AI Toolkit for Visual Studio Code is a “relatively” new toolset, that was previously known as Windows AI Studio. Toolkit is an extension, that allows developers to run SLMs (Small Language Models) on their local machine, or use Azure AI Studio LLM models from cloud. As you can easily use the Azure AI Studio models without any extensions like this, I find the local models more interesting part in this tool.
In this post I’m going to load Phi-3-mini-128K-instruct-onnx model into my own computer with this extension and then build a simple Semantic Kernel app to test it out. This extension has a model playground built-in and it provides all the tools to test out models quickly. You can do the same thing in Azure AI Studio, but if you wan to run small models in there (like ones from Huggingface), you need to setup a VM into Azure. With this extension you can run them on your own computer without worrying about costs of those VMs.
I’m going to use my own computer to run models in this post. My computer has AMD Ryzen 9 5900X and NVIDIA GeForce 2060 Super GPU. At this point I would also like to point out, that you do need a NVIDIA GPU to run models locally with this tool. You can use cloud models to avoid this problem, if you don’t have suitable GPU.
Quick Start
To begin, simply install the extension from the VS Code marketplace.
Tool has only 13K downloads, so I think it is not that widely known. Hope this post will boost it’s install rates!
The toolkit has lots of features, that we can list by typing ai toolkit into VS Code command palette. There are commands like Install Conda in Linux… I don’t know why, but you have it in there.
The more interesting part is the left side menu, that you get after installing the extension. With this menu we can downloads models and load them directly into build-in playground. As with almost all SLMs the PHI-3-mini does not know Finnish (or other language than English) very well even though it promises to do so. I asked it to translate “How may I help you with it” and it returned answer that is not a proper Finnish. The individual words are, but the sentence as a whole does not make any sense. Correct answer would be “Miten voin auttaa sinua“. Anyway this problem is not related to this tool. It is just how SLMs behave currently.
Use Local Models from App
The AI Toolkit comes with a local REST API web server, that uses the OpenAI chat completions compatible format. This enables us to easily test our applications locally – using the endpoint http://127.0.0.1:5272/v1/chat/completions. This means that we can use these local models easily from Semantic Kernel with its OpenAI connector.

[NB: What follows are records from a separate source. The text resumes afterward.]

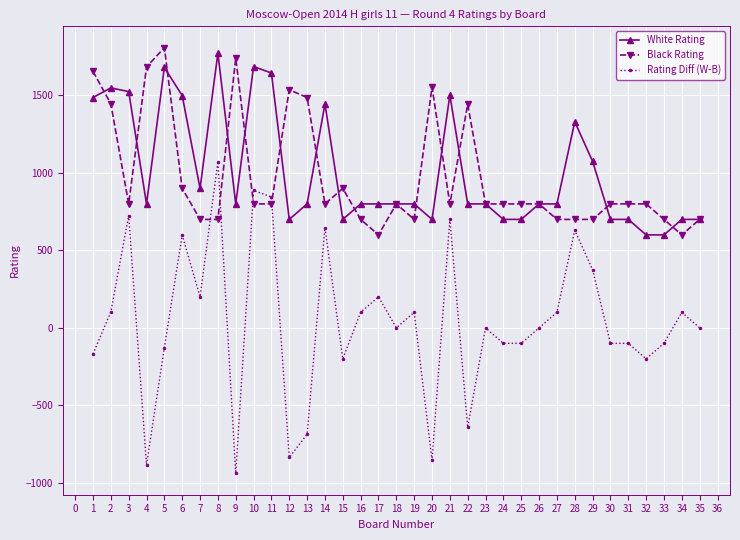

What is the difference between the maximum and minimum values in the Black Rating series?

1209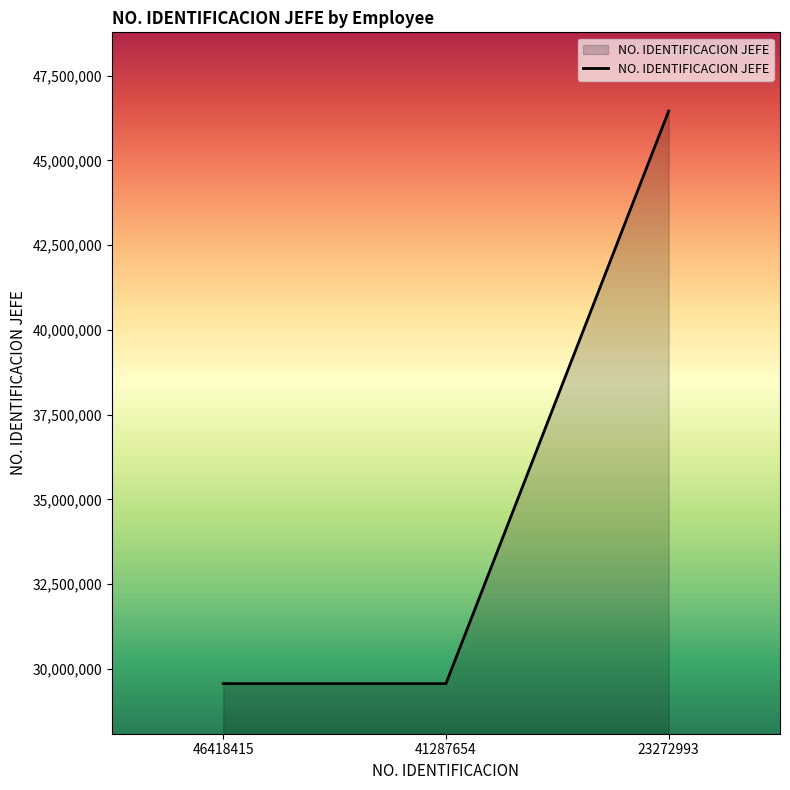

Reading left to right, transcribe all the data shown in this chart.

46418415=29562646	41287654=29562646	23272993=46457188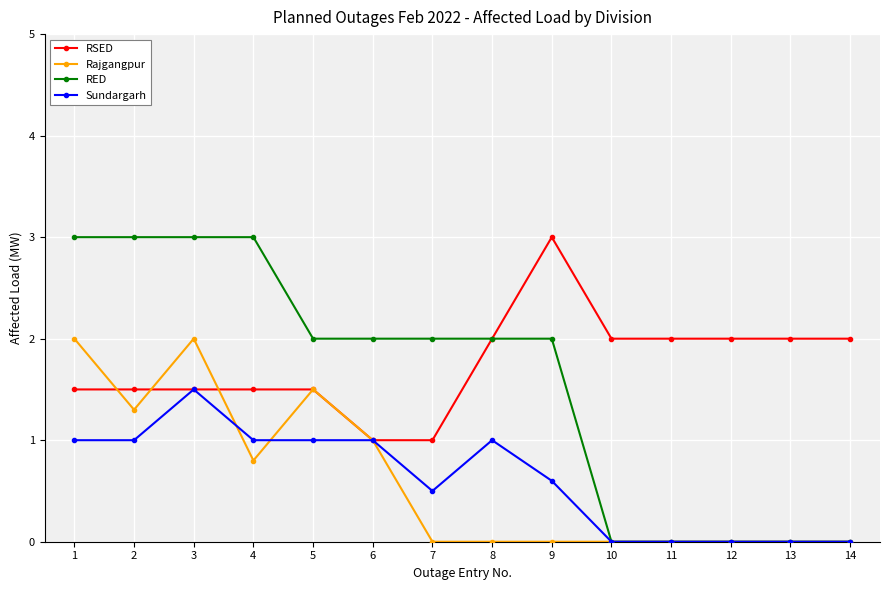

How many values in the Sundargarh series are below 1?

7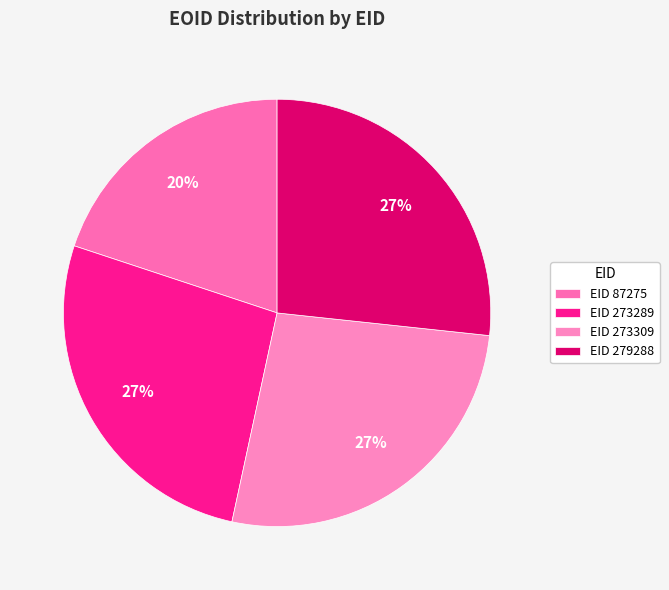

How many segments does this pie chart have?

4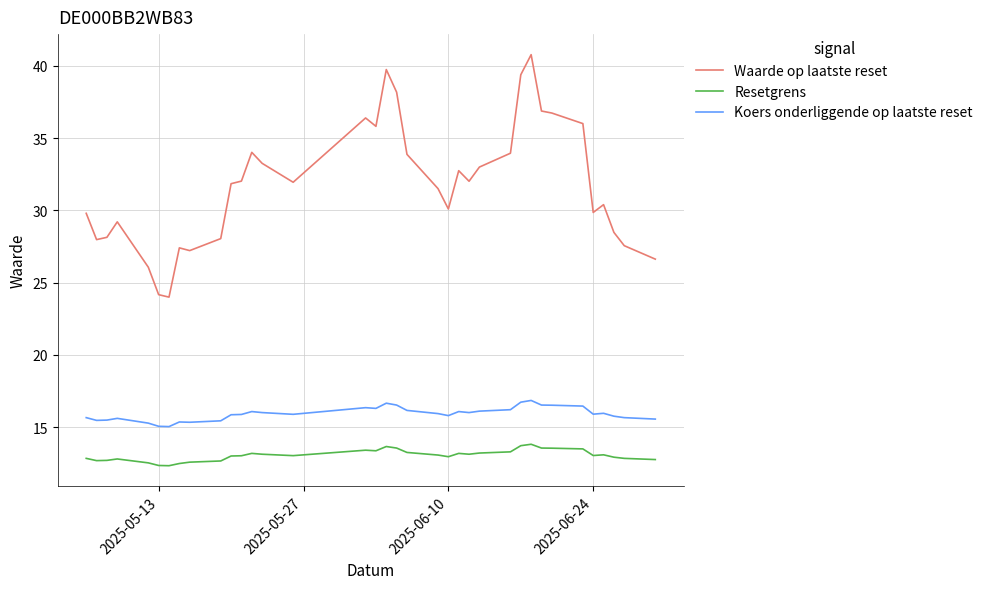

True or false: Waarde op laatste reset has more than 0 points higher than both neighbors.

True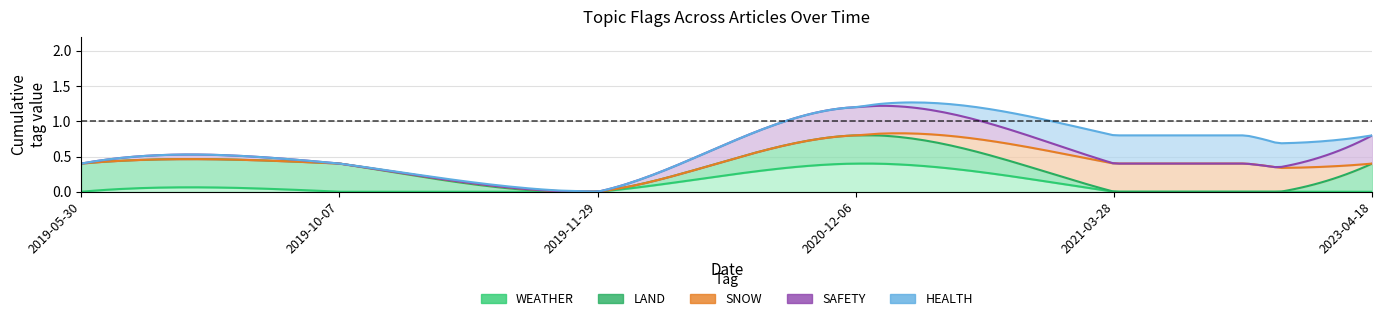

Does the chart display data point markers on the line(s)?

No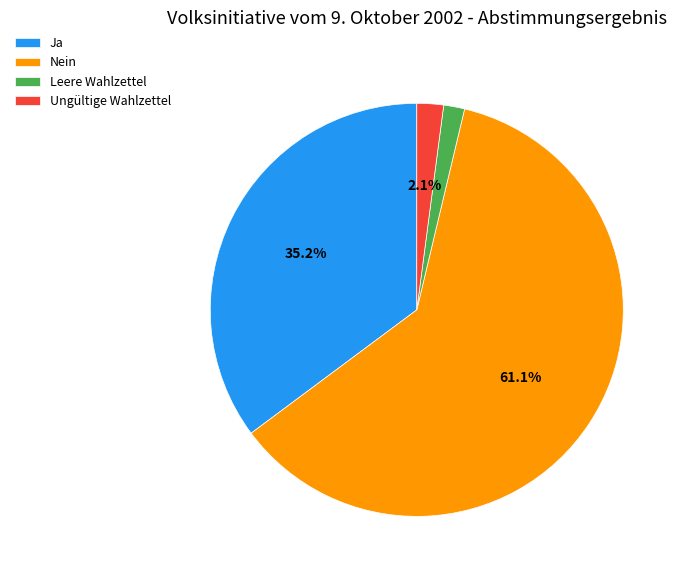

Approximately how many times larger is the value at Ungültige Wahlzettel compared to Leere Wahlzettel?

1.3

In this sample app I’m using Microsoft.SemanticKernel.Core and Microsoft.SemanticKernel.Connectors.OpenAI NuGet packages. App is simple console app, that uses the local model to answer questions. ModelId parameter needs to be set as what is loaded into AI Toolkit playground (name of the model directly). The URL is http://127.0.0.1:5272 and apikey can be left empty, because we are running this in localhost.
I also added simple stopwatch in this sample code to see how long it takes to answer questions and on my computer it took around ~6 seconds per question. The perf varied from three seconds to ten, but I think the average was near 6. I didn’t spend any time to optimize this, so you could better perf. if you optimize your setup a little bit.
using Microsoft.SemanticKernel; var kernel = Kernel.CreateBuilder() .AddOpenAIChatCompletion( modelId: "Phi-3-mini-128k-cpu-int4-rtn-block-32-onnx", endpoint: new Uri("http://127.0.0.1:5272"), apiKey: string.Empty) .Build(); Console.WriteLine("Hello and welcome to use SLM local models. Ask me any question and I will try to answer it."); var question = Console.ReadLine() ?? string.Empty; var watch = System.Diagnostics.Stopwatch.StartNew(); var response = await kernel.InvokePromptAsync(question); Console.WriteLine(response + $" : It took {watch.ElapsedMilliseconds} ms. to answer the question.");
Visual Studio Code shows a log of questions etc. so you can verify from there, that your local code is really using the local model.
Summary
There are many tools out there for running local models and AI Toolkit for Visual Studio Code is just one of them. You can use the almighty Ollama (Jussi has great post about that you can find it from here), or you can use LLM Studio as I have pointed out in my previous blog post, or you can go with tool like AI Toolkit.
I think there is not a much of a difference in these tools. They can all load models and run them locally + show some logs about what is happening behind the scene. What else you really need? If you want to have more control over things then I would recommend the LLM Studio as it has good GUI and lots of features under the bonnet.
For AI Toolkit I like the concept of Projects as it creates you a bunch of helpful script files, that you can use to quickly setup environments, but other than that. It is just an another tool in the arsenal.